Bhagawan’s Shakti is fierce and loving. He is unrelenting in his demand that we aspire to the highest state of Consciousness—to be detached, to be self-possessed, to be in the flow, to be free, to care more for God and less about our worldly desires and fears, to be loving and compassionate—this is the ultimate blessing of the Guru. If we get out of the way of his grace then the world is set right.
Gurudev Siddha Peeth
Gurudev Siddha Peeth is on the way to the village of Ganeshpuri. The walls stand like a fortress against alien entry. They remind me of a Tolkien book, Lord of the Rings. I reflect on my time there in the late 70s. ‘Leave your ego with your shoes!’ bellowed a sign over the shoe rack as I step through the lotus gates for the first time. The Shakti shuts down my mind and my heart fills with bliss. I was never the same.

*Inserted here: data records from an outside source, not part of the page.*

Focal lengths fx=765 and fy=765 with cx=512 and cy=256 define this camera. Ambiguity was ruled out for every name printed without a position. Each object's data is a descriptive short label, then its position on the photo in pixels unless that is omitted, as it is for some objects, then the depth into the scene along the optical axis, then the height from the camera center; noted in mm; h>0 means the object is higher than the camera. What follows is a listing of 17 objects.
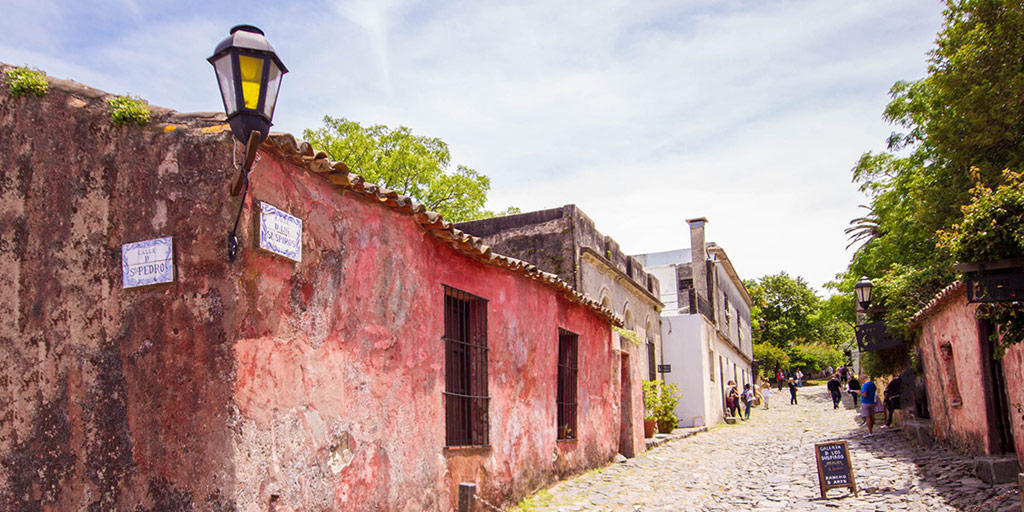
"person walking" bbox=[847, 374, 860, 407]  23500 -253
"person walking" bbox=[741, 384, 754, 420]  27241 -688
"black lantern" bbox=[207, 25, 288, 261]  4312 +1774
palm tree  25078 +4897
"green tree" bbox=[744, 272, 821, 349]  58312 +5278
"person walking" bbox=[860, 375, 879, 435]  17109 -505
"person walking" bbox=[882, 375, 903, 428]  18000 -461
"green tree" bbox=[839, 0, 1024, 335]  12898 +4326
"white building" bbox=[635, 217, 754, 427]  22984 +1899
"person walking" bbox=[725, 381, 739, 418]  26194 -686
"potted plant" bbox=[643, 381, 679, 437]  18344 -520
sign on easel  9583 -1095
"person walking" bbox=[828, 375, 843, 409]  27609 -423
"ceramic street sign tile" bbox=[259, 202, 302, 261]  5078 +1075
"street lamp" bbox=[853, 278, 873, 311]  14617 +1631
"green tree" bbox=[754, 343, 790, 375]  51125 +1561
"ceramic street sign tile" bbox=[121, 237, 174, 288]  4969 +862
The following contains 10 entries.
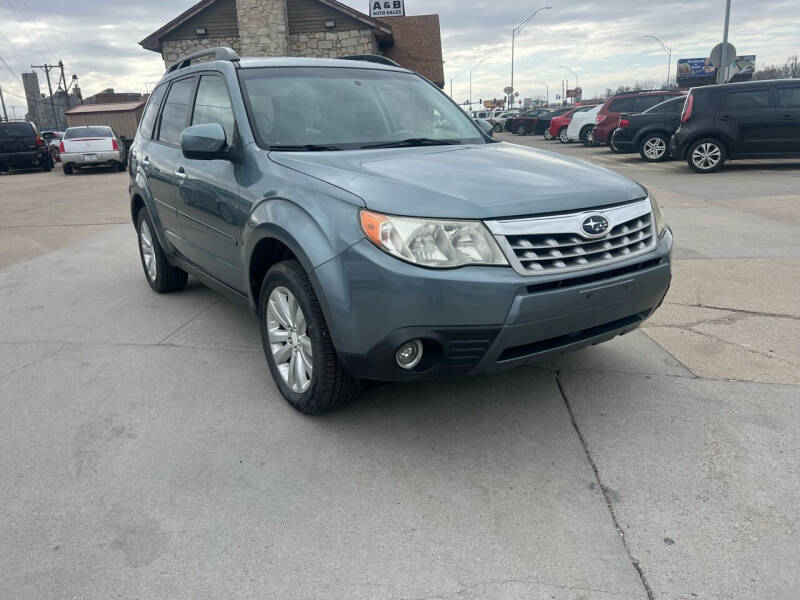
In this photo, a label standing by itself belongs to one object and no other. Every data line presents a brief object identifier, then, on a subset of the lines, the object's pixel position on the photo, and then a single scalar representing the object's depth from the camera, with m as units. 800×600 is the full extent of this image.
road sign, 20.98
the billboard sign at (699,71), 38.78
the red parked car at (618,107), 18.75
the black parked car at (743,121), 13.16
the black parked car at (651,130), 16.55
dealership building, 23.94
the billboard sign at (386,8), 38.78
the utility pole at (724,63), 20.81
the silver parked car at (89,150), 19.80
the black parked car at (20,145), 21.11
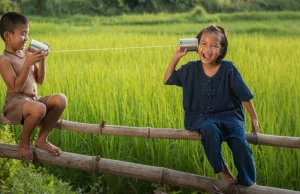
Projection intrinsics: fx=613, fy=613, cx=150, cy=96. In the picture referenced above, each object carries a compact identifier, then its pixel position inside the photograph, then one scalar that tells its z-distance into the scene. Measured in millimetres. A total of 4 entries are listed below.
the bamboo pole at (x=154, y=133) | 2785
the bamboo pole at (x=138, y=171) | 2672
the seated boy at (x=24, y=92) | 2857
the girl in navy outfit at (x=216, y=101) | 2609
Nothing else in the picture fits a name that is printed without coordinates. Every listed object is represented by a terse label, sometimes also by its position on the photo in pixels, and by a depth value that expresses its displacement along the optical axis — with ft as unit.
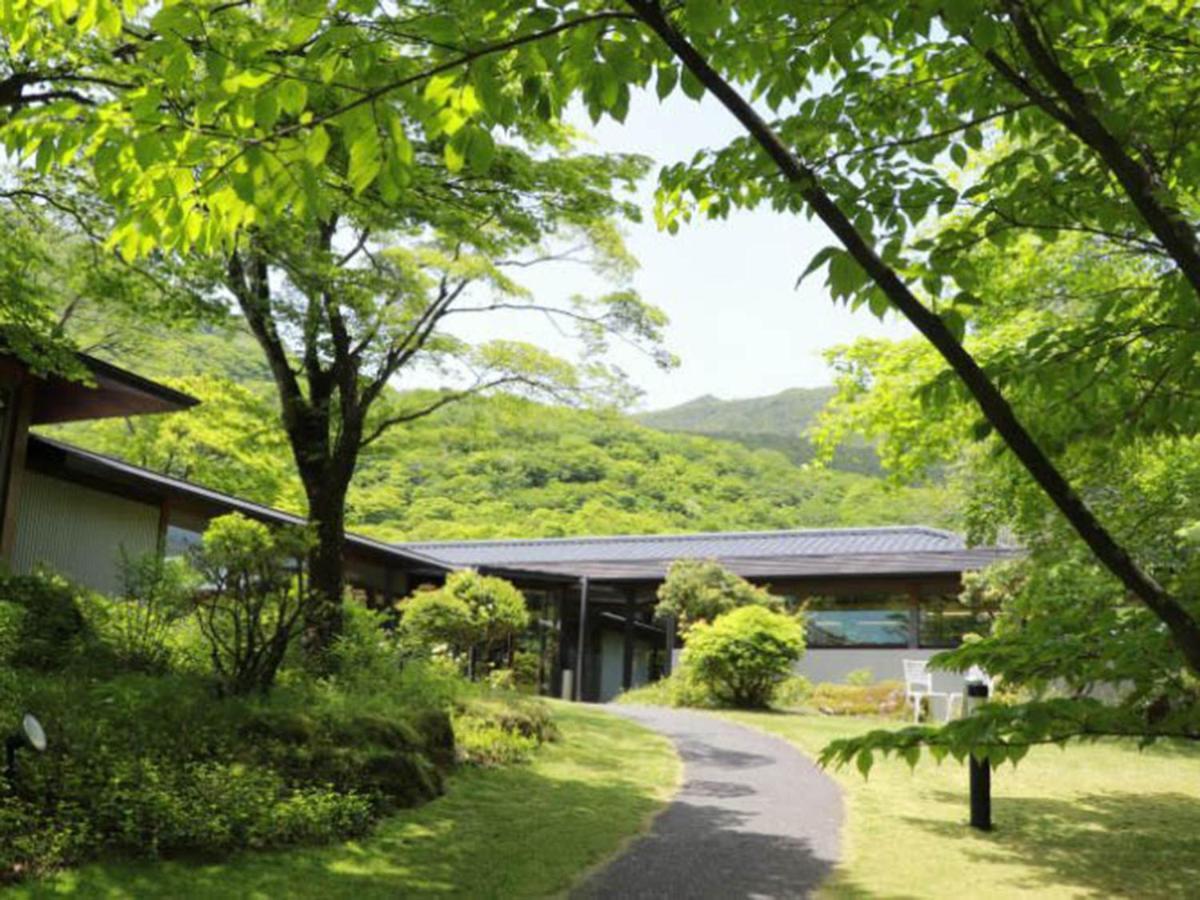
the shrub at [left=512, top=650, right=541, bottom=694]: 68.23
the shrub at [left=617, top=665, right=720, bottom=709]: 61.11
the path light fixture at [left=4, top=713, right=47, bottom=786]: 16.84
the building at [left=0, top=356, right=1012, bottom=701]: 43.06
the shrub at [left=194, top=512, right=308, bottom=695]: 28.27
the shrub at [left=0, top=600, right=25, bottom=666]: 25.18
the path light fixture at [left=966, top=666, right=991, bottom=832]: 26.16
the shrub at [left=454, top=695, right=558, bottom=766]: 32.40
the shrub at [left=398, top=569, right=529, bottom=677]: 51.47
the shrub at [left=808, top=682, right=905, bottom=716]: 59.47
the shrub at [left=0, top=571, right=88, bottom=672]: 28.84
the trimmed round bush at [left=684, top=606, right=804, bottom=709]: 57.93
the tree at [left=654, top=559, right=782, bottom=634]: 66.44
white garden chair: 53.98
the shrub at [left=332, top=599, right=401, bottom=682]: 35.14
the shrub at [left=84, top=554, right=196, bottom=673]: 29.78
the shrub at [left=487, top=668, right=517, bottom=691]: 48.49
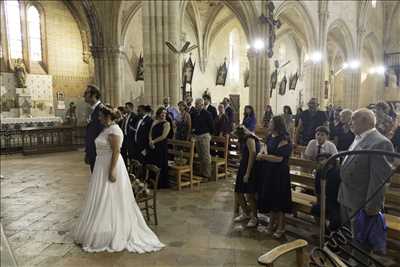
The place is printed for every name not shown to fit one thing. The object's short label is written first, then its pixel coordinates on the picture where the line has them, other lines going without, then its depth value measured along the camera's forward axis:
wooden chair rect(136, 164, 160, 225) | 4.26
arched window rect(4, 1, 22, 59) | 15.10
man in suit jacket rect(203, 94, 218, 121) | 7.94
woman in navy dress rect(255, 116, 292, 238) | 4.02
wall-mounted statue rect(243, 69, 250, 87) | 21.84
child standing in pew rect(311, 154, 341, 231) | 3.50
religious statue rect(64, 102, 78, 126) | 15.59
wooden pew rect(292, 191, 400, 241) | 3.13
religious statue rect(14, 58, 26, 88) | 14.95
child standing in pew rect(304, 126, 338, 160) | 4.38
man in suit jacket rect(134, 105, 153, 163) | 6.58
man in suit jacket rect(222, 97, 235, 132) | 8.45
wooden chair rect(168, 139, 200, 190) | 6.37
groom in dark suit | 4.07
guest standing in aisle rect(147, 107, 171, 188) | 6.34
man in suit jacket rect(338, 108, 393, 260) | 2.71
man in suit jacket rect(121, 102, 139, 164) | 7.47
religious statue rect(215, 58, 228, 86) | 20.28
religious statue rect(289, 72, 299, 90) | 25.28
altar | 14.45
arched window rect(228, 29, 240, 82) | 21.34
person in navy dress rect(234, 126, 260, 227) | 4.38
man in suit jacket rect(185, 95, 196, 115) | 7.51
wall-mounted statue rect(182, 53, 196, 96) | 17.52
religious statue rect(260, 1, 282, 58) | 14.18
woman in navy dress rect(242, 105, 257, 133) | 8.01
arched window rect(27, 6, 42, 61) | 15.90
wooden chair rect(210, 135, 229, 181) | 7.09
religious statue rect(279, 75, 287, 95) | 24.31
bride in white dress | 3.69
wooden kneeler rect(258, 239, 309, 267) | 2.10
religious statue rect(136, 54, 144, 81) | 18.05
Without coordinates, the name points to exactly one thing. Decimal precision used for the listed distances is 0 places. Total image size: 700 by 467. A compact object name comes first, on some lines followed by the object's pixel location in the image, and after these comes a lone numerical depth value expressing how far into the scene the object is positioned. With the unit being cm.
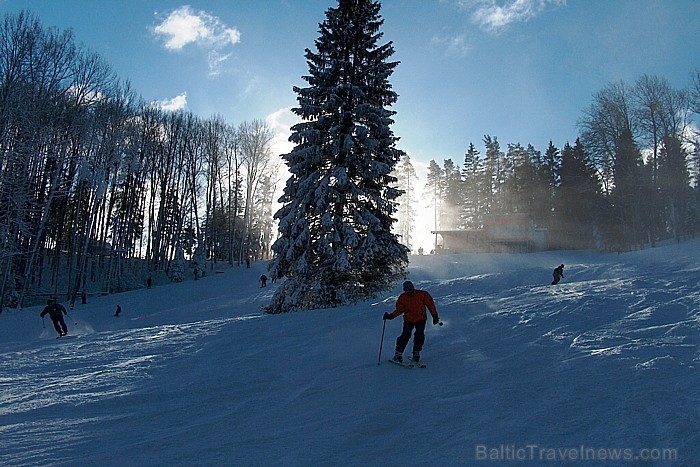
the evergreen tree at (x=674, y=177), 3641
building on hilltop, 4884
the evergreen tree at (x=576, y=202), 4766
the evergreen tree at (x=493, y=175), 6166
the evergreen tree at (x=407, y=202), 6266
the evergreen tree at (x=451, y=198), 6438
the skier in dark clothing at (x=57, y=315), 1504
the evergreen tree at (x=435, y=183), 6544
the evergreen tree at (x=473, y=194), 6191
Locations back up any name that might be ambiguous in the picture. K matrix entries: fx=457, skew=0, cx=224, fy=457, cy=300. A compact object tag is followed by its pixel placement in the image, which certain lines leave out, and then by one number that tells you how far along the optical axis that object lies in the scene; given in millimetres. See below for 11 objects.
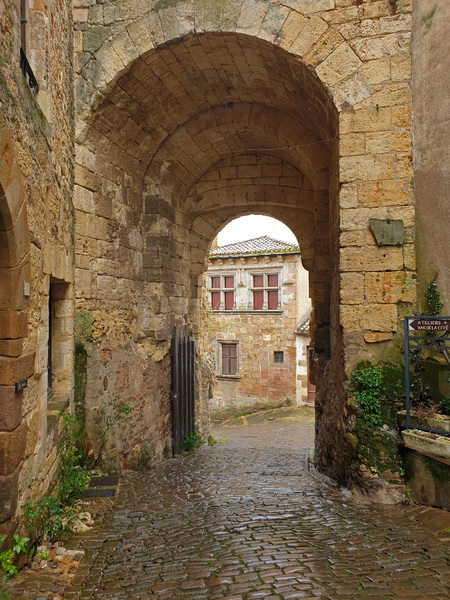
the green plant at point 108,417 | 5121
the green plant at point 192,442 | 7375
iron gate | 7062
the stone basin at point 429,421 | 3760
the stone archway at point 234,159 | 4340
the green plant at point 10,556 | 2359
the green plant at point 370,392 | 4148
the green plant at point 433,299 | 4113
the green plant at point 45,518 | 2879
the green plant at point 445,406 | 3961
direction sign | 3760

In the mornings I scrub the outer courtyard to perfection. It is joyous to be on my knees polishing the marble. After three days I am moved into the publications department to type on an old Underwood. Not a particularly good typist I prefer the courtyard. I surrender to the Shakti’s will.
When I returned home to Ann Arbor after three months I felt as though I was being squeezed through a tiny tube. My personal karma weighed me down. I remember thinking, ‘this is what birth must feel like. Coming from pure Consciousness into the body, spirit to matter.’ The contraction was overwhelming. I could hardly breathe under its weight. It took a few months to return to normal.
Now, almost 40 years later, I feel grateful to have known and served Baba. I recall his great heart, his nectar love, his fiery nature, his overwhelming presence, power and magic. To be in Baba’s kingdom was to be transported to the Satya Yuga, a time of truth and peace and welcome. I do not long for the past and yet a part of me wishes the present was different.
I feel the Guru’s welcome as I pranam to Bhagawan. I go next door to the Shiva temple. As I walk down the stairs I am hit by a powerful force of Shakti and as I bow to the lingam I hear Baba’s voice, ‘I am here now.’
Gurubhakti, love of the guru, is palpable in Ganeshpuri. I take heart that the village is open to us even though we are in some way, interlopers. I can only glimpse the complexity of village life. There is a natural balance that is disturbed by our group’s presence. It is inevitable that when East meets West there is a clash. To be tentative here is to be wise. We bring prosperity, charity and caring and we receive love and Bhagawan’s grace. The villagers are not used to so much input from the West. Occasional Western visitors pass through but large groups of 90 to 100 like ours are rare. We are slowly becoming family.
To walk through the temple doors and glimpse Bhagawan as he presides over this domain is a joy. Even though his Shakti is powerful in Mt Eliza, here for me, he is more potent. To watch the devotees file in one by one gives me such pleasure. The newbies especially are looking at him in wonder. Their faces are radiant with light and awe. The mystical power emanating from Bhagawan can only be God’s grace. This place is magical.
Guruji has often said that his favorite service to Baba was to introduce new people to him. And now with humility and love he leads them to Bhagawan. I pray, ‘let these doors always be open.’
Guruji and I are ushered beyond the silver barriers into his samadhi. We are allowed to touch him, receive his blessings and bow. We perform the Arati and everyone chimes in. The priests are smiling and glad to see us. It is so good to be home.